Sicuramente sì. Più passeranno giorni e mesi, più emergerà materiale nuovo per un disco che sarà senza dubbio diverso dai precedenti. La cosa che mi piace di noi è che potenzialmente possiamo fare quello che vogliamo: dal primo disco non dovevamo confermare niente a nessuno, né a noi, né a chi lo aveva ascoltato. E questo succederà anche per il terzo disco. Abbiamo piena libertà di fare un disco come vogliamo, con lo stile musicale che più ci aggrada, o nella lingua che preferiamo.

I margini di miglioramento si vivono, non bisogna pensarci troppo. E dei momenti in cui non ci si pensa si fa poi resoconto mesi dopo, come è accaduto per l’esperienza con Nada. Durante il tour eravamo sempre in giro, e non ci rendevamo davvero conto di quello che stava succedendo. Ora, ripensandoci, tornando col nostro tour e ridimensionandoci come Criminal Jokers, ci siamo guardati indietro e abbiamo realizzato di avere imparato tantissime cose.
Sicuramente ci sono margini di miglioramento. Penso ci saranno per sempre.

 

Tu hai appena citato Nada, che avete accompagnato in tour fino alla fine dell’estate scorsa. Non è stata la sola occasione in cui avete fatto da band di accompagnamento. È un’esperienza che ripetereste in futuro?

Sicuramente sì.
È due anni che suoniamo pezzi degli altri, quindi ora ci concentriamo sui nostri.

Abbiamo imparato a farlo e torneremo a farlo, ma non per tutti. Abbiamo avuto fortuna a collaborare con Pan del Diavolo e Nada, che sono tra i miei 5 gruppi italiani preferiti. Quindi sicuramente succederà di nuovo, con loro o con qualcun’ altro. Di certo non con chiunque.

 

Tu hai un modo di suonare molto particolare, uno stile di performance scenografico: suoni la batteria da in piedi e canti in modo molto viscerale.

La visceralità è dovuta al fatto che mentre canto e suono, sto facendo esattamente ciò che voglio e desidero di più fare.
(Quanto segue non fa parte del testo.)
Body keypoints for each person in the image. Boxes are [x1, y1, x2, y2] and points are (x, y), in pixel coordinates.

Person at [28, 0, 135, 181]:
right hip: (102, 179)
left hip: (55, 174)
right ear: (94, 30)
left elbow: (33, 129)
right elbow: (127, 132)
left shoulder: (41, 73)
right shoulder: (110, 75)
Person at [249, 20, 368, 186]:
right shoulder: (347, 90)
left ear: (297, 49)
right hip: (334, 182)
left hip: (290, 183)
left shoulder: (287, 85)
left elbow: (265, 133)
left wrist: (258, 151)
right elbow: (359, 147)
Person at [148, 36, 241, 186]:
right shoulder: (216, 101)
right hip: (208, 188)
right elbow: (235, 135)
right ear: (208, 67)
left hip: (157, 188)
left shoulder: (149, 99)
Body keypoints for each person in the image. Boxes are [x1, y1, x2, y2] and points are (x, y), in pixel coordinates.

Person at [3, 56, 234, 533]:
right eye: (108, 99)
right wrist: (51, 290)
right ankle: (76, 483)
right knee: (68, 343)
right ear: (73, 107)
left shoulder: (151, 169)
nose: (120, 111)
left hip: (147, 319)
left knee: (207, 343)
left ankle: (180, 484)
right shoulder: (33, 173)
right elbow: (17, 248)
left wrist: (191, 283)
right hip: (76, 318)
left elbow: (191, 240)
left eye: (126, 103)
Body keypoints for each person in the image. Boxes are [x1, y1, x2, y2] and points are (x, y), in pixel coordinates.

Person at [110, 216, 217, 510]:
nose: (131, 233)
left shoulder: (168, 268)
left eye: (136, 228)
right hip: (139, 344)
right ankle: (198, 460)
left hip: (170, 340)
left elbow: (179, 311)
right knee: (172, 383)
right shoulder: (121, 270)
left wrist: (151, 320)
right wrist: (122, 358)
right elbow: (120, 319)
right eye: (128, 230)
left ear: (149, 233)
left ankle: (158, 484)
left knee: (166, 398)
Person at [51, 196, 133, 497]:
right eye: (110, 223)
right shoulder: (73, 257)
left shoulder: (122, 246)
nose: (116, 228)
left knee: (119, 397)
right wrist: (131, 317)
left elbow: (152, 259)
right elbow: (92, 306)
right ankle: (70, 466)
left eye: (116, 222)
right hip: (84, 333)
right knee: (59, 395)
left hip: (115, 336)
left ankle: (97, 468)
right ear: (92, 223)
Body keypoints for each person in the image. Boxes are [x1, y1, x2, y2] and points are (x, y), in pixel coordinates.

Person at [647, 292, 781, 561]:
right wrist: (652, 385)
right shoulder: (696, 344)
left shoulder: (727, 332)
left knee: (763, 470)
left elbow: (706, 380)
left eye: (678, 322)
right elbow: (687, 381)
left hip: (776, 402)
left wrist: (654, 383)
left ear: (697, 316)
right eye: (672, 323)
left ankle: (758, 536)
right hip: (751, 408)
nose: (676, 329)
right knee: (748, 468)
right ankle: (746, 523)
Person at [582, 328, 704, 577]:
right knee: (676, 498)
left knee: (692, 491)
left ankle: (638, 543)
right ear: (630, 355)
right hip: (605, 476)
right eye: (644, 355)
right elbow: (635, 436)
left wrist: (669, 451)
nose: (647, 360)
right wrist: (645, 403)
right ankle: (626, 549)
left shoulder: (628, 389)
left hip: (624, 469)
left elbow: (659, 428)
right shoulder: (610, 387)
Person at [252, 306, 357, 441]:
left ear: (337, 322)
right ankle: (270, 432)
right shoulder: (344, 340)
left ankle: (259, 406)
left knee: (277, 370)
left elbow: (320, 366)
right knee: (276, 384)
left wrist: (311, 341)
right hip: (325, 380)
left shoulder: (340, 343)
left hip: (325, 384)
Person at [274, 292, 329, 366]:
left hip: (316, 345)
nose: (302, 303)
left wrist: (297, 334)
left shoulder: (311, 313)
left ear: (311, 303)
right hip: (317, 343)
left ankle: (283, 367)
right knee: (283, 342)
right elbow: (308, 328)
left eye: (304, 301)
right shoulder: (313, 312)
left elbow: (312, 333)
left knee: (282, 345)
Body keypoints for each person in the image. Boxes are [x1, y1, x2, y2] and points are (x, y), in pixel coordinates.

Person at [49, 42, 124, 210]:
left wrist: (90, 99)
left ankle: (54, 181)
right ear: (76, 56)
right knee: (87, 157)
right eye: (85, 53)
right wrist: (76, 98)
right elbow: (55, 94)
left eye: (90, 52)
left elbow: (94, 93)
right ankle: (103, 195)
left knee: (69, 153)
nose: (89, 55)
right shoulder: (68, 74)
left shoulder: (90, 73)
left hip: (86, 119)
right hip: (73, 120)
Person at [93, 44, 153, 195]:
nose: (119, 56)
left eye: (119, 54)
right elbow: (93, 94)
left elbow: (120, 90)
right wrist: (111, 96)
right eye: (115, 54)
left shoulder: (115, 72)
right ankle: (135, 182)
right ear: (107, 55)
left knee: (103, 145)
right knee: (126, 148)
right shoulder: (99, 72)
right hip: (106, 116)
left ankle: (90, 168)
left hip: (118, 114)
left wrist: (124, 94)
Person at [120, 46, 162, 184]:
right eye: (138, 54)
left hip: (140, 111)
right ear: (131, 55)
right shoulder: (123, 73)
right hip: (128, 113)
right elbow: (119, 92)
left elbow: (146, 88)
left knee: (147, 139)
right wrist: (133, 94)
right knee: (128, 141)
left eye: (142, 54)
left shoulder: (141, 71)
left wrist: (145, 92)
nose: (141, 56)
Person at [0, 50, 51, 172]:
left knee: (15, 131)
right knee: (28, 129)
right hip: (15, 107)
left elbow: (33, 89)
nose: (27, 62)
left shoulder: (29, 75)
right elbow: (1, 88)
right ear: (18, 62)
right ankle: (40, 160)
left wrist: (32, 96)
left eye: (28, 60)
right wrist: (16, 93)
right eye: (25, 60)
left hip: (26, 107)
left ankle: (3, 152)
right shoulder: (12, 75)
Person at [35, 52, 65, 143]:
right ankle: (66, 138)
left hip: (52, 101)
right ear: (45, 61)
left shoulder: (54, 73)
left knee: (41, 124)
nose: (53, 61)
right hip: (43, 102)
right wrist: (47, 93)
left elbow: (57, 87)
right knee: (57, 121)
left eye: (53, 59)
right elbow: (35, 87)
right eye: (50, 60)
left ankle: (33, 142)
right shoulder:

Ma quella stessa visceralità non c’è anche nella vita, una volta sceso dal palco. Mentre sul palco faccio un po’ come voglio.
Per quanto riguarda la batteria, l’ho sempre suonata così, in piedi. Non so suonarla in altro modo.

 

Come è nato e cosa significa il nome Criminal Jokers?

È nato con il chitarrista con cui suonavo anni fa, quando stavamo facendo un corso di orientamento per l’università.
Non ha un significato vero e proprio, ma è il nome con cui indicavamo la via traversa, l’alternativa: «o fai l’università, o sei un Criminal Joker».